→ **ページ抜粋**:
▽
たとえば、「大学当局は一貫して「教員全員任期制」を大学改革の目玉にしています。全員任期制は大学教員任期法はじめ関連法規の精神に全くそぐわないもので、教員の身分を不安定にし、教員が安心して教育・研究に取り組める環境を破壊していますその結果、とどまるところを知らない人材の流失が進行しています。研究棟の廊下を歩くと空室が目立ち、まるでシャッターを閉めた店が連なる崩壊寸前の商店街のようです。横浜市大が長い歴史の中で脈々と育んできた知的伝統の森は乱開発で根こそぎなぎ倒されているように感じます。実に腹立たしく悲しい想いです。
△
収集データ:
▽
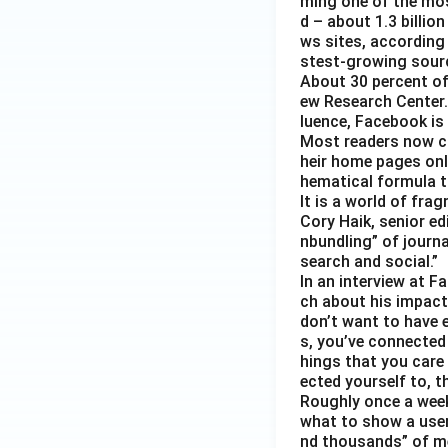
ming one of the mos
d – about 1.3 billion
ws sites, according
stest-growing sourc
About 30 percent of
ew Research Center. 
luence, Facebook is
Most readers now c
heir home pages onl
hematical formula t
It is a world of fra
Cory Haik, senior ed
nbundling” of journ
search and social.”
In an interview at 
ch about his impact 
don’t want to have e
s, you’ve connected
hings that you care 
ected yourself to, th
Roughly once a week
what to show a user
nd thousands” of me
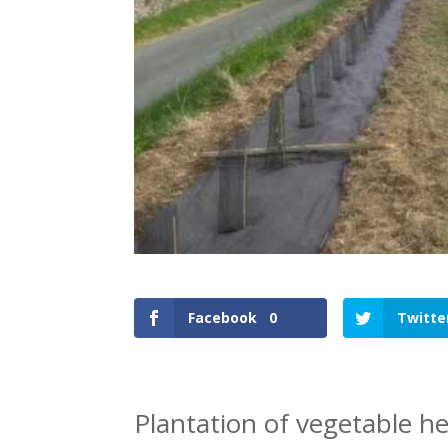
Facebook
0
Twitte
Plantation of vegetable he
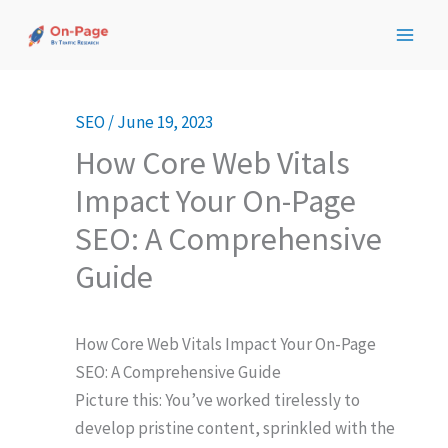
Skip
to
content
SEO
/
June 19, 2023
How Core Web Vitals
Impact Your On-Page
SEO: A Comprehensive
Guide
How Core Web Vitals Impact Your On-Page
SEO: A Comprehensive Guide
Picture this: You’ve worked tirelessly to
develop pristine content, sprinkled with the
△
▽
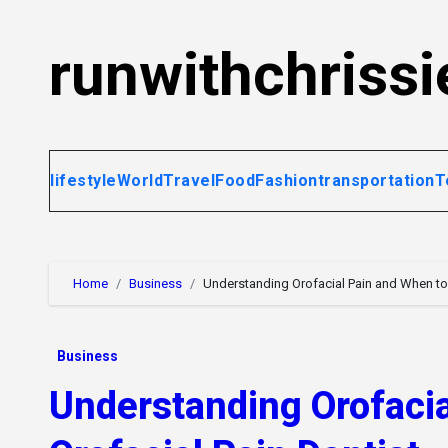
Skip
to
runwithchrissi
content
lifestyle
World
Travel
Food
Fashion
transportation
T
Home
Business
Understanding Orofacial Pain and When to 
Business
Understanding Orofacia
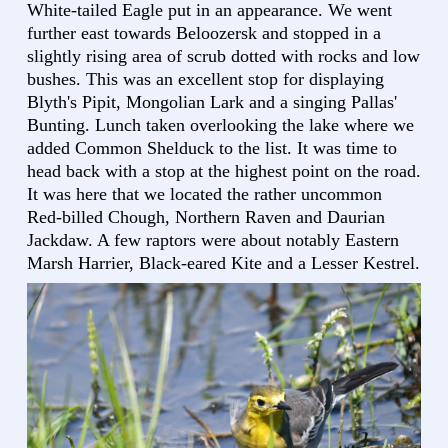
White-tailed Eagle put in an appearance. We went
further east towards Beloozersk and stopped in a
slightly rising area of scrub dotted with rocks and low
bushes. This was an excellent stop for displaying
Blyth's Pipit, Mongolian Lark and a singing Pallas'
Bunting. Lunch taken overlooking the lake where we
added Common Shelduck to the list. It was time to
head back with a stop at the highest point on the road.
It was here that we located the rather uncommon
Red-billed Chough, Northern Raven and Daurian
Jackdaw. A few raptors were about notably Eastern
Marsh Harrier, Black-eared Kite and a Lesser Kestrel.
△
→ **課題**:
**1)** ページ抜粋のうち、「たとえば、「大学当局は一貫し」から「に腹立たしく悲しい想いです。」までを一字も変えずに引用せよ。
**2)** ページ抜粋によれば、大学当局が一貫して大学改革の目玉にしているものは何か。
収集データのエントリは、ページ抜粋の内容とは関係がない。

→ **想定される解答**:
**1)**
たとえば、「大学当局は一貫して「教員全員任期制」を大学改革の目玉にしています。全員任期制は大学教員任期法はじめ関連法規の精神に全くそぐわないもので、教員の身分を不安定にし、教員が安心して教育・研究に取り組める環境を破壊していますその結果、とどまるところを知らない人材の流失が進行しています。研究棟の廊下を歩くと空室が目立ち、まるでシャッターを閉めた店が連なる崩壊寸前の商店街のようです。横浜市大が長い歴史の中で脈々と育んできた知的伝統の森は乱開発で根こそぎなぎ倒されているように感じます。実に腹立たしく悲しい想いです。

**2)** 教員全員任期制。